— TASK STATEMENT —
Go through the entries below and copy each line containing the word "lines".

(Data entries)
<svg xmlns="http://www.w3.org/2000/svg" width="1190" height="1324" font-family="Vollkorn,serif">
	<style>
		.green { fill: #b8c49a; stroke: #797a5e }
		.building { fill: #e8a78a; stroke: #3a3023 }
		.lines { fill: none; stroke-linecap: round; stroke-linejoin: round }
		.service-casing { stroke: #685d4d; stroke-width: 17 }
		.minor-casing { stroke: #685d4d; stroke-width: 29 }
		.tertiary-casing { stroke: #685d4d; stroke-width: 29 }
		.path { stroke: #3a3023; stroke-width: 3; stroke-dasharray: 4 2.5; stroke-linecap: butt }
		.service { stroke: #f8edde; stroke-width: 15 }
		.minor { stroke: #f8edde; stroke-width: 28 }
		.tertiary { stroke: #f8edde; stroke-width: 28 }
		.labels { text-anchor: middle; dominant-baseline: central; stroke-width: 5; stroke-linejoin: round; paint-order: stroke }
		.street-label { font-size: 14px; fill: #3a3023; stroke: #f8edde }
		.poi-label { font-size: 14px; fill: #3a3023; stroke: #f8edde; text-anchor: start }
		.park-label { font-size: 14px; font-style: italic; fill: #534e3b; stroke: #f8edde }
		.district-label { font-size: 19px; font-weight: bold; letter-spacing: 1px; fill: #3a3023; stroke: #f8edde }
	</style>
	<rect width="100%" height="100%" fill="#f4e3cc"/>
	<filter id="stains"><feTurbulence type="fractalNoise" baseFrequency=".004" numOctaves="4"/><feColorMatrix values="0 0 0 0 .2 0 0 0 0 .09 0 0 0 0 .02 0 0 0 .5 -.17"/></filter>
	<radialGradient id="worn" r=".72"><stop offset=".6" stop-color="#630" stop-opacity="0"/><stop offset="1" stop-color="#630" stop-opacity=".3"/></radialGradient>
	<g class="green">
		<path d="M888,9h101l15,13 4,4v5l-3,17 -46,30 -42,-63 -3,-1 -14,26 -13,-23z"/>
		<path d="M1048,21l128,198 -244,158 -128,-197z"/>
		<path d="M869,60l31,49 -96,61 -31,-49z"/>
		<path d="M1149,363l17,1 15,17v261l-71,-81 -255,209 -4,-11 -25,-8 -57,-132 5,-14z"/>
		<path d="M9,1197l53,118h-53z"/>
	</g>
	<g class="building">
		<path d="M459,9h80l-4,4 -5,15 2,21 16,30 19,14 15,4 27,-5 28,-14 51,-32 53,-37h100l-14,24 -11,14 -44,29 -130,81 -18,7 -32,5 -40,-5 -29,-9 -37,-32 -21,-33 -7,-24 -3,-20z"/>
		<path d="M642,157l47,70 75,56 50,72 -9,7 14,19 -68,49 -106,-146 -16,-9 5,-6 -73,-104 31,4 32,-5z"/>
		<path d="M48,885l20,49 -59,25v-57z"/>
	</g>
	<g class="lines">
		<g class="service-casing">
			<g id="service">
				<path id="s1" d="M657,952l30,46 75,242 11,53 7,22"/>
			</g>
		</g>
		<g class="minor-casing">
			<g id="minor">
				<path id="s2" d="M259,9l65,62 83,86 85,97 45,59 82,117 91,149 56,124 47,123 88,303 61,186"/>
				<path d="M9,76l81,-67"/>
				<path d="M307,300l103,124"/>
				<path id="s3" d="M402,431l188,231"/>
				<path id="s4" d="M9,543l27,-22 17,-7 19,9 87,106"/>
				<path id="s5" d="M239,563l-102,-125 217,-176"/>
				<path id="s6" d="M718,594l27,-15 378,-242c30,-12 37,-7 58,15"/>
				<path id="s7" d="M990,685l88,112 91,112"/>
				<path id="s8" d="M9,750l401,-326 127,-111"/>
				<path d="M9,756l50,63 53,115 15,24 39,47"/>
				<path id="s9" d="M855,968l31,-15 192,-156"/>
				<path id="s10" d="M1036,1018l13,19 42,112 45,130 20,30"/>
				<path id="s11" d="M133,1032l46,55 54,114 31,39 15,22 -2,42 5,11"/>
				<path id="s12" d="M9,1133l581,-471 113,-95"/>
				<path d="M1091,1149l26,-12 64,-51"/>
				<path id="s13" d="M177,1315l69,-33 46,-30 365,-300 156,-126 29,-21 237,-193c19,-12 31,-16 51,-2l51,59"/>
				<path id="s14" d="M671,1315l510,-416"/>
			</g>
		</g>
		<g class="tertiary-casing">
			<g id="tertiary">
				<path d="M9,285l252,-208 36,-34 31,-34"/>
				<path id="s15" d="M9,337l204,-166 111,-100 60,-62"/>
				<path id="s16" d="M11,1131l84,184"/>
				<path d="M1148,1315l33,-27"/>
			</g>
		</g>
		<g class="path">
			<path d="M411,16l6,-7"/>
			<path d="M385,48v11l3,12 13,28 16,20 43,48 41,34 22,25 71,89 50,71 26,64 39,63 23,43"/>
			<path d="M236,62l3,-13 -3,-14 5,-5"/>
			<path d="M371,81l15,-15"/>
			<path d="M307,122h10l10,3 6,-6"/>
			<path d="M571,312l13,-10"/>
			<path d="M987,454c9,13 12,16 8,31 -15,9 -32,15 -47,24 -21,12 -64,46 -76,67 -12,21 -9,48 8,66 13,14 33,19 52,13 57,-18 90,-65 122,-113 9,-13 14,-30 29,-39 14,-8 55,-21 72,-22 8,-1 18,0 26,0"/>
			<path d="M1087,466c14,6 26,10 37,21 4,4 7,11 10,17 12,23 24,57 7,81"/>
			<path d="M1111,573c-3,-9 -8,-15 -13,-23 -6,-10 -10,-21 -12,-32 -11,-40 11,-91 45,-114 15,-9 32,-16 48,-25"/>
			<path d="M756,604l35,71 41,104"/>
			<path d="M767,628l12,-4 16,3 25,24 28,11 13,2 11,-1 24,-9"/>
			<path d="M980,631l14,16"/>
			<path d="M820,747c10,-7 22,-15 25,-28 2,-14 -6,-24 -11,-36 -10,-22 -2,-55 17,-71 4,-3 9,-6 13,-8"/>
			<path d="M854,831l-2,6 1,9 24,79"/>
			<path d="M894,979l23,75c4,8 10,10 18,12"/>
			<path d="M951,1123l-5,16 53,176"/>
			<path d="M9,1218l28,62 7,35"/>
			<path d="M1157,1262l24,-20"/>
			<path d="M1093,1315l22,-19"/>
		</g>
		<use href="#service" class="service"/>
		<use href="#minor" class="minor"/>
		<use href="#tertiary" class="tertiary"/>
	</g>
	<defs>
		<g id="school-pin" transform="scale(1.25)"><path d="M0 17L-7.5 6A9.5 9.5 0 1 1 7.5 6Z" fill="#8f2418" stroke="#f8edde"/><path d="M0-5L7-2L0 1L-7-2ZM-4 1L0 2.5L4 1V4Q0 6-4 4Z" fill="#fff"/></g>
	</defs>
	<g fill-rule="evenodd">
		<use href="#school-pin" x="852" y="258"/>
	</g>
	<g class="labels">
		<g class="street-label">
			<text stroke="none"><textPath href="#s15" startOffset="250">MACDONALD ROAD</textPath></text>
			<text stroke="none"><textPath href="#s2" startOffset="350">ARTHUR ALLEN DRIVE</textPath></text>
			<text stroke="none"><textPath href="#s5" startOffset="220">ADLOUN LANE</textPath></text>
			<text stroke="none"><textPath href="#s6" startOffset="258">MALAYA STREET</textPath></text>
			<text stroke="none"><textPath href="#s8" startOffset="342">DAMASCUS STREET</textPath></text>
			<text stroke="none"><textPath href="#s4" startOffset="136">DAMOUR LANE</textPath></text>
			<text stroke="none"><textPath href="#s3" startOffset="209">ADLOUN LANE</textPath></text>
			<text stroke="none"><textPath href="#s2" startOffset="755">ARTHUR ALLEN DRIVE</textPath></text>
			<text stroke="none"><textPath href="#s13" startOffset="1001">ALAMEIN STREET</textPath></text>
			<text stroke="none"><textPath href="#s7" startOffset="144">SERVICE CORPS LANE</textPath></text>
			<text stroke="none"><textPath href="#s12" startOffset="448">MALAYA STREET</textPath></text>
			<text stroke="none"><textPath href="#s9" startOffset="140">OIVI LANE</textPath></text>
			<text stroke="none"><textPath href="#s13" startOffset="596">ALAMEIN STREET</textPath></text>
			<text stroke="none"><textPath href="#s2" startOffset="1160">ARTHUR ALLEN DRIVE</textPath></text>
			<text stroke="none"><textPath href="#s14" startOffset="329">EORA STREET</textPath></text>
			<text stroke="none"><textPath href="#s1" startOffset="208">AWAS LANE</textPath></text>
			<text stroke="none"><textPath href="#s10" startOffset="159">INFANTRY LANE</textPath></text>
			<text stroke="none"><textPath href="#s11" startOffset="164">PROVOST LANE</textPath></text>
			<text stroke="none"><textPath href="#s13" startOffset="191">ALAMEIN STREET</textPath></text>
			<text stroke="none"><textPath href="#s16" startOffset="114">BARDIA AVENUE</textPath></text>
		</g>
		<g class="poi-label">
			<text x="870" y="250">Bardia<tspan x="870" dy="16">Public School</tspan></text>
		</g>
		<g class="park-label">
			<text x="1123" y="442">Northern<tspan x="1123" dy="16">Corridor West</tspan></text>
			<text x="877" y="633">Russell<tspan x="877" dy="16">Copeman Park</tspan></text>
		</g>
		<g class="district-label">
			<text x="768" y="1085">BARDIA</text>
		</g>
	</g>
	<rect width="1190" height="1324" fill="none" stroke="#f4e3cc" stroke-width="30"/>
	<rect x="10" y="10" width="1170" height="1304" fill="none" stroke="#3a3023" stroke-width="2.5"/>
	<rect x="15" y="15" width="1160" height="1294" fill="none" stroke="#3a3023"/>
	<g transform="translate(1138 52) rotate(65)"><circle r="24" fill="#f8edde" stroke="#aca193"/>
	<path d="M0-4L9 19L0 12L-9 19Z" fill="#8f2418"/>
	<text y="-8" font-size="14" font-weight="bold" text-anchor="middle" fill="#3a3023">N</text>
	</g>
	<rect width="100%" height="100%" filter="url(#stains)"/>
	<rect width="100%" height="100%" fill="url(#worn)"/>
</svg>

--

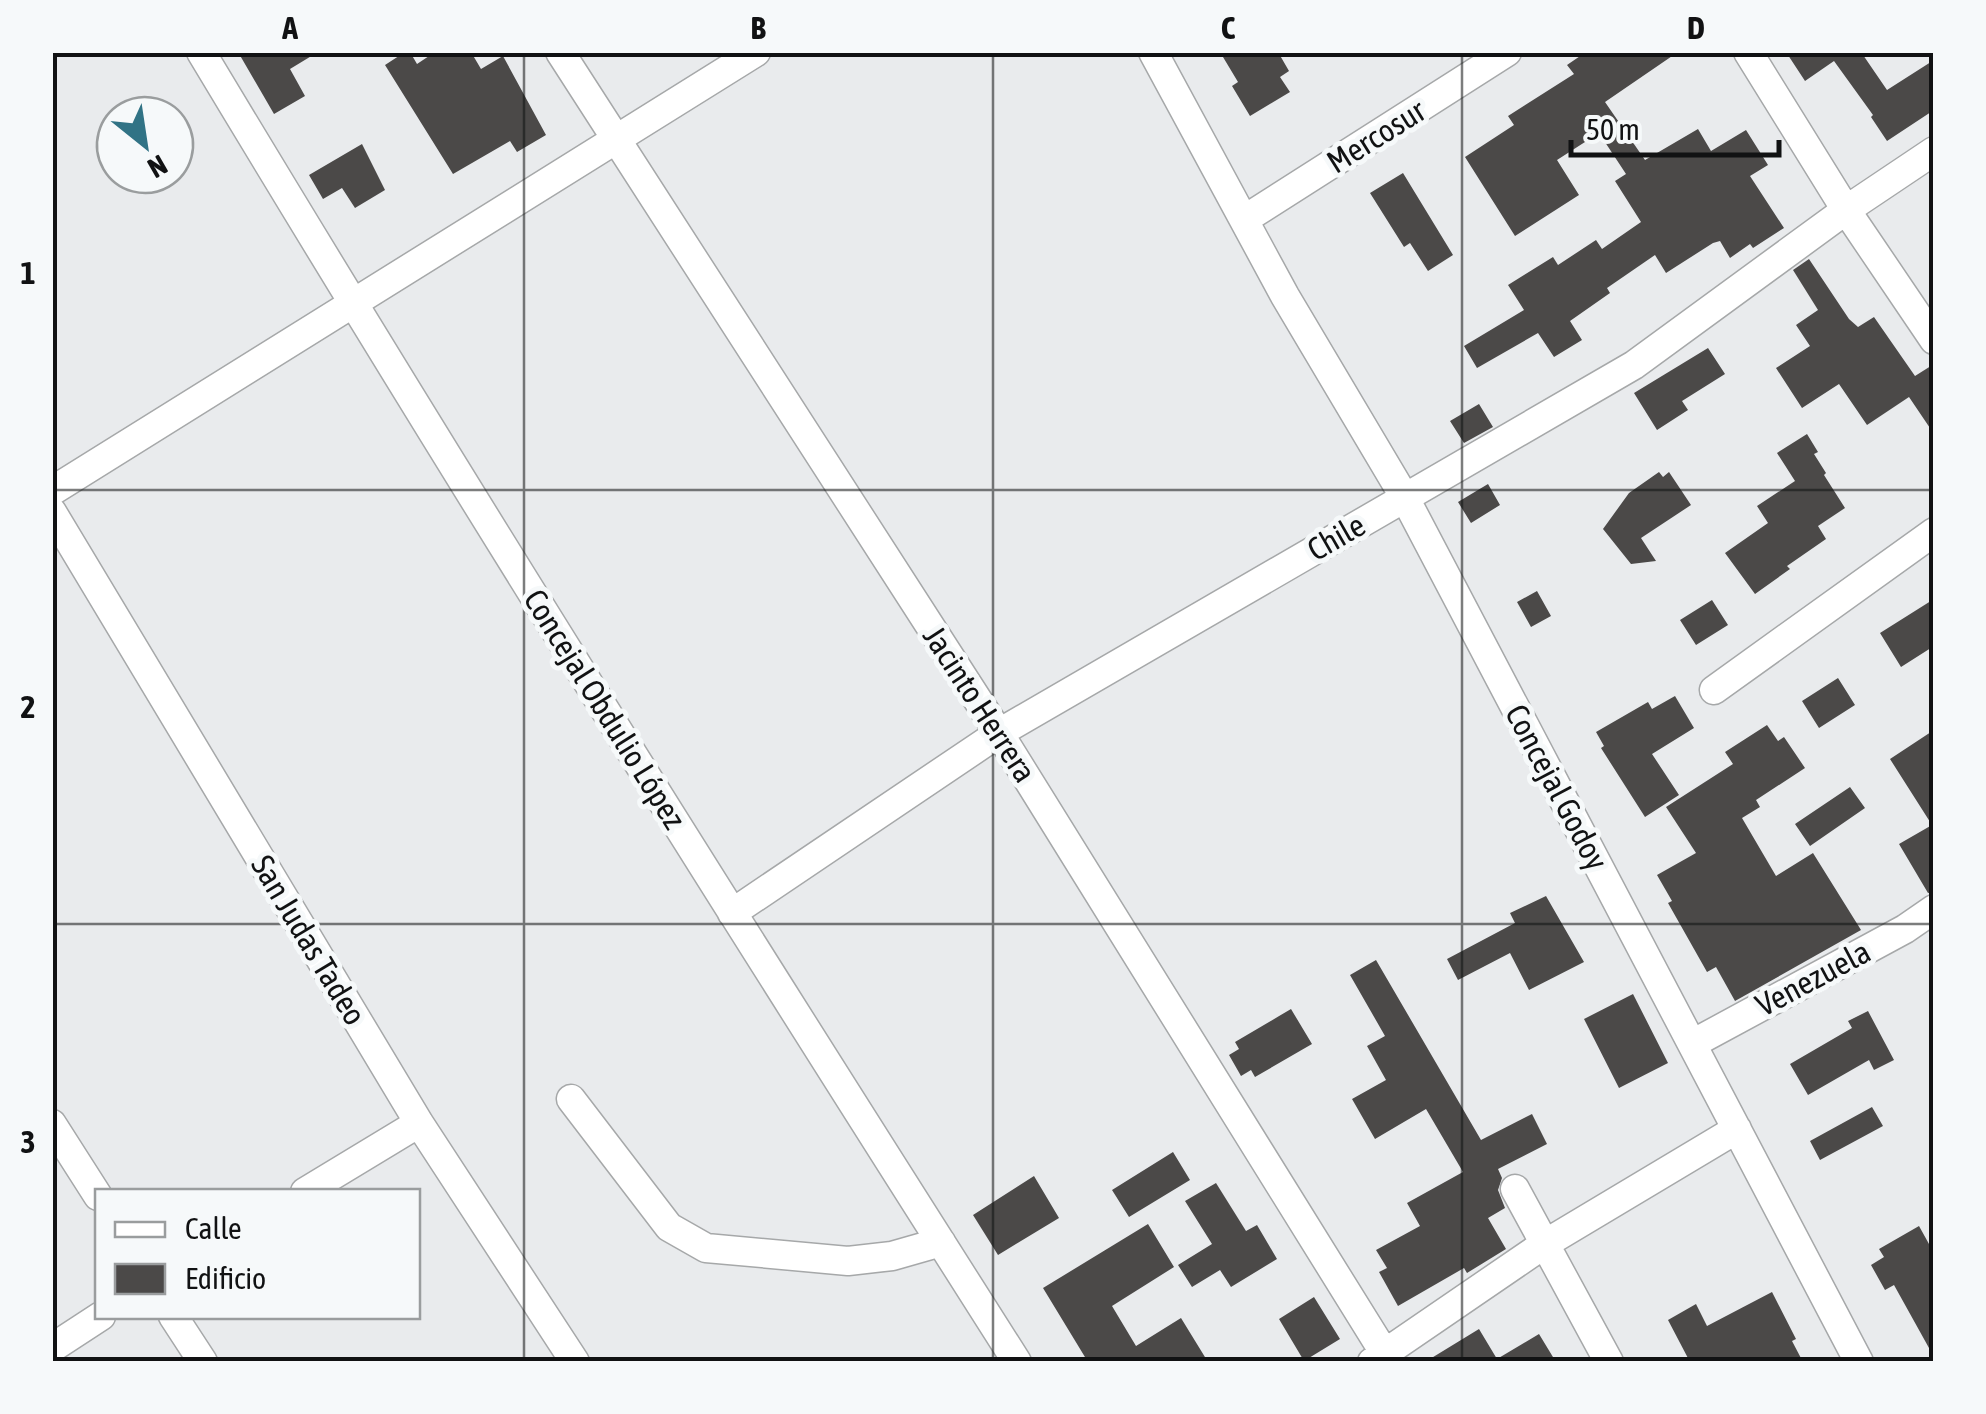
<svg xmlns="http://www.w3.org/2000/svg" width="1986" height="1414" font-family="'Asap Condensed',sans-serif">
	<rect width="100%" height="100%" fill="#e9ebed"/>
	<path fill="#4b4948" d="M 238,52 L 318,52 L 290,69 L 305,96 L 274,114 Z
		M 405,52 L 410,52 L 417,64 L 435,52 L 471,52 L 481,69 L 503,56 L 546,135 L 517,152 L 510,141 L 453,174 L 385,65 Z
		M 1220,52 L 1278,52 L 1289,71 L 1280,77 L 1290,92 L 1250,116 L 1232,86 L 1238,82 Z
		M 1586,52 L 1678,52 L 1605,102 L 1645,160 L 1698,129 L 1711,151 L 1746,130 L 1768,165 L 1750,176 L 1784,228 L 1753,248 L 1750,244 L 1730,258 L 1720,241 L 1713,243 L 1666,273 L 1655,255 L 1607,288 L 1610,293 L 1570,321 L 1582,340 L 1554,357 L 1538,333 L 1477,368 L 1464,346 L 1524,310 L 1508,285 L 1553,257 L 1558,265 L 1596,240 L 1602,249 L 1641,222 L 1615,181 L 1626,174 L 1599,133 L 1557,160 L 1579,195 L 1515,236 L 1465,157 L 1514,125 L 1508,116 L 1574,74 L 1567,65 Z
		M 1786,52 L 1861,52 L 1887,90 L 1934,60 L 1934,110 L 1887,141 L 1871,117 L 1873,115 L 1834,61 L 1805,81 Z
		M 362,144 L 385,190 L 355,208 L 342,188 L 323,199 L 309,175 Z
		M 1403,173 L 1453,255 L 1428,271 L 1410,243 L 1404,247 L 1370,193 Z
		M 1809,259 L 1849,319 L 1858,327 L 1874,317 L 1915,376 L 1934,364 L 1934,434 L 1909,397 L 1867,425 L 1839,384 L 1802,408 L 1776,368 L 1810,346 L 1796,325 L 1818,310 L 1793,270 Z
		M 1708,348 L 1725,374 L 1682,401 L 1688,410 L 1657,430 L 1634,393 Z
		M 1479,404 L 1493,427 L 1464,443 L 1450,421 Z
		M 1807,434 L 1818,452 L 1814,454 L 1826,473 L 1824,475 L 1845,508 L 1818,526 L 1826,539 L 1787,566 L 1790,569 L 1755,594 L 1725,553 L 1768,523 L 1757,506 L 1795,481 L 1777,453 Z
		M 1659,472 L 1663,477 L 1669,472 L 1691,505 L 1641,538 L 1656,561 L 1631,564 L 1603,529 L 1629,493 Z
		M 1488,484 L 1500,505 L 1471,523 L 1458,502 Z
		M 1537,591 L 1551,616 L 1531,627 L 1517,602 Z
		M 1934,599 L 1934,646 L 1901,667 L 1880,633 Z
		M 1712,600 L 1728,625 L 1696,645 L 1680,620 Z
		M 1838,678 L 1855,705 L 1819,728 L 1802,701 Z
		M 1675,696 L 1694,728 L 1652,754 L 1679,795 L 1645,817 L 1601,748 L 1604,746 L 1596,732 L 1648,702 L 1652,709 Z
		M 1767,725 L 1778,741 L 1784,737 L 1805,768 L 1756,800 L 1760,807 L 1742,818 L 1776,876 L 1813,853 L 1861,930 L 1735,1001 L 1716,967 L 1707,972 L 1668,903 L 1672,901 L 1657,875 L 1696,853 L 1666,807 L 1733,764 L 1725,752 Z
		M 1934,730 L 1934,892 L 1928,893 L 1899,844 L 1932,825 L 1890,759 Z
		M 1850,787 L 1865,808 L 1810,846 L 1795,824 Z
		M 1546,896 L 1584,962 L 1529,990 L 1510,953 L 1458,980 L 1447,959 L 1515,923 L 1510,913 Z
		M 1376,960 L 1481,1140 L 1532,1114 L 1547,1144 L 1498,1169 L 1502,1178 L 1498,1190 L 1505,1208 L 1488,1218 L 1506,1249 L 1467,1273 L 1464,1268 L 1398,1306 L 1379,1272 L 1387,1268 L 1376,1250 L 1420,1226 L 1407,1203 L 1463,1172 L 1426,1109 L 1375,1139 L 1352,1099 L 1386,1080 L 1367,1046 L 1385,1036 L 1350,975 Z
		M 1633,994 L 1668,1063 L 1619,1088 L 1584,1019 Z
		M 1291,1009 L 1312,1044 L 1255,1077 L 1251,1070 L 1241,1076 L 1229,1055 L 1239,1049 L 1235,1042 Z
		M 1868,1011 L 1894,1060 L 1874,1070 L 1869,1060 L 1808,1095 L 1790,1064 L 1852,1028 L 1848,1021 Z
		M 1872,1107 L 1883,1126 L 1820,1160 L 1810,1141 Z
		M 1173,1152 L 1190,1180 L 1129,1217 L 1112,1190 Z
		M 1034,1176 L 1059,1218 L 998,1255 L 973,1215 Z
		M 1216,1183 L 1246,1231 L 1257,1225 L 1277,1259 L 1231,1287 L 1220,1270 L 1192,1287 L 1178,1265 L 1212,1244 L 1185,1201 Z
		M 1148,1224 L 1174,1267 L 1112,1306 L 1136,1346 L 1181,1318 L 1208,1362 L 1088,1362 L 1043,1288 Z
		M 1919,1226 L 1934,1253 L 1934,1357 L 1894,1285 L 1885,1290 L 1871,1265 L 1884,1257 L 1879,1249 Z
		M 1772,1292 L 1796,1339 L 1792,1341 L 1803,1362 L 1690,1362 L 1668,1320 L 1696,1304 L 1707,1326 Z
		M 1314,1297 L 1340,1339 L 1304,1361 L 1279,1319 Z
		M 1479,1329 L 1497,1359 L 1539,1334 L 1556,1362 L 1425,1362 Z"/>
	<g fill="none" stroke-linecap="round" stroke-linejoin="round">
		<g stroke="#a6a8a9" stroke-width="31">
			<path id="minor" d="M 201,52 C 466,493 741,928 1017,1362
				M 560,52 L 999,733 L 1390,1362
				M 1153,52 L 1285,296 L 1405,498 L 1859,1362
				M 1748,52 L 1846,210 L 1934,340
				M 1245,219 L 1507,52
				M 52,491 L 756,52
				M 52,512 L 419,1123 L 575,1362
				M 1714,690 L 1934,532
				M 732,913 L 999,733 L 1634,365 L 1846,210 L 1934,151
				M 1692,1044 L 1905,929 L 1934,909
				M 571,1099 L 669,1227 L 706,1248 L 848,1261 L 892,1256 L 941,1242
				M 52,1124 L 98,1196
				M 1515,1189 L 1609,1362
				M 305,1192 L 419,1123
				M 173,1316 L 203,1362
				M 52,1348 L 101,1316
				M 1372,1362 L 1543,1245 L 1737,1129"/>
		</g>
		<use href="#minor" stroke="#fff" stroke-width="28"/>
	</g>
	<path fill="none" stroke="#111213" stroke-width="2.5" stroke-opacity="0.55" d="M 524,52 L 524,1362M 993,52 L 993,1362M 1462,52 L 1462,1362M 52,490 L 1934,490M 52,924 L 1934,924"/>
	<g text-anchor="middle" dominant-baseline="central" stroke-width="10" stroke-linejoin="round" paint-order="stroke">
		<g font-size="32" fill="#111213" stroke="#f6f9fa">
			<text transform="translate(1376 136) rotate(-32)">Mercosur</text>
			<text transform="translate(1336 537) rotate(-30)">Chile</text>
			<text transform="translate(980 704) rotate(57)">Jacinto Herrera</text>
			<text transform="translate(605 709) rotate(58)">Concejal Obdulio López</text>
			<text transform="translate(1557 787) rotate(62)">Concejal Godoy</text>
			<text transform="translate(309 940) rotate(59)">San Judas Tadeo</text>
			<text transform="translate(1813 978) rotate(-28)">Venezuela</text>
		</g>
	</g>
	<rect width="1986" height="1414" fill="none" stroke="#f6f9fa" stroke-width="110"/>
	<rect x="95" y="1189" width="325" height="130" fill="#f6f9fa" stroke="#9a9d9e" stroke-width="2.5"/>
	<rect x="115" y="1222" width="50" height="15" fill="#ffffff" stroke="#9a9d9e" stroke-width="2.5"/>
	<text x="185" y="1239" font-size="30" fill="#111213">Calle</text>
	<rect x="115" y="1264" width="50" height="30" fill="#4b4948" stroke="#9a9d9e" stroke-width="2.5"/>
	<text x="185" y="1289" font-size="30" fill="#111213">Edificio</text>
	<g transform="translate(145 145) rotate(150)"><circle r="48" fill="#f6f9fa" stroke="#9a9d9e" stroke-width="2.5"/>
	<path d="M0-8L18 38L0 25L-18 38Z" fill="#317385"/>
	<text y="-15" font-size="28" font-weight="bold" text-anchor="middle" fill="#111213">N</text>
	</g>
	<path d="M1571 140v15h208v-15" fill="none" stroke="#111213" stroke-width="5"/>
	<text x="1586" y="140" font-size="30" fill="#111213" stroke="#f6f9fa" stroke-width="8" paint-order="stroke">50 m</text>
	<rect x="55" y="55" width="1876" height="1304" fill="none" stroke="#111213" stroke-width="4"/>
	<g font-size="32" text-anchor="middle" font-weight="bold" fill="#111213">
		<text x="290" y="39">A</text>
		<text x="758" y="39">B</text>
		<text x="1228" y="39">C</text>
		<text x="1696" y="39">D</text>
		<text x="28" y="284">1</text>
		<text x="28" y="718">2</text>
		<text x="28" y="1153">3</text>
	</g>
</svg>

— ANSWER FOR THIS EXERCISE —
		.lines { fill: none; stroke-linecap: round; stroke-linejoin: round }
	<g class="lines">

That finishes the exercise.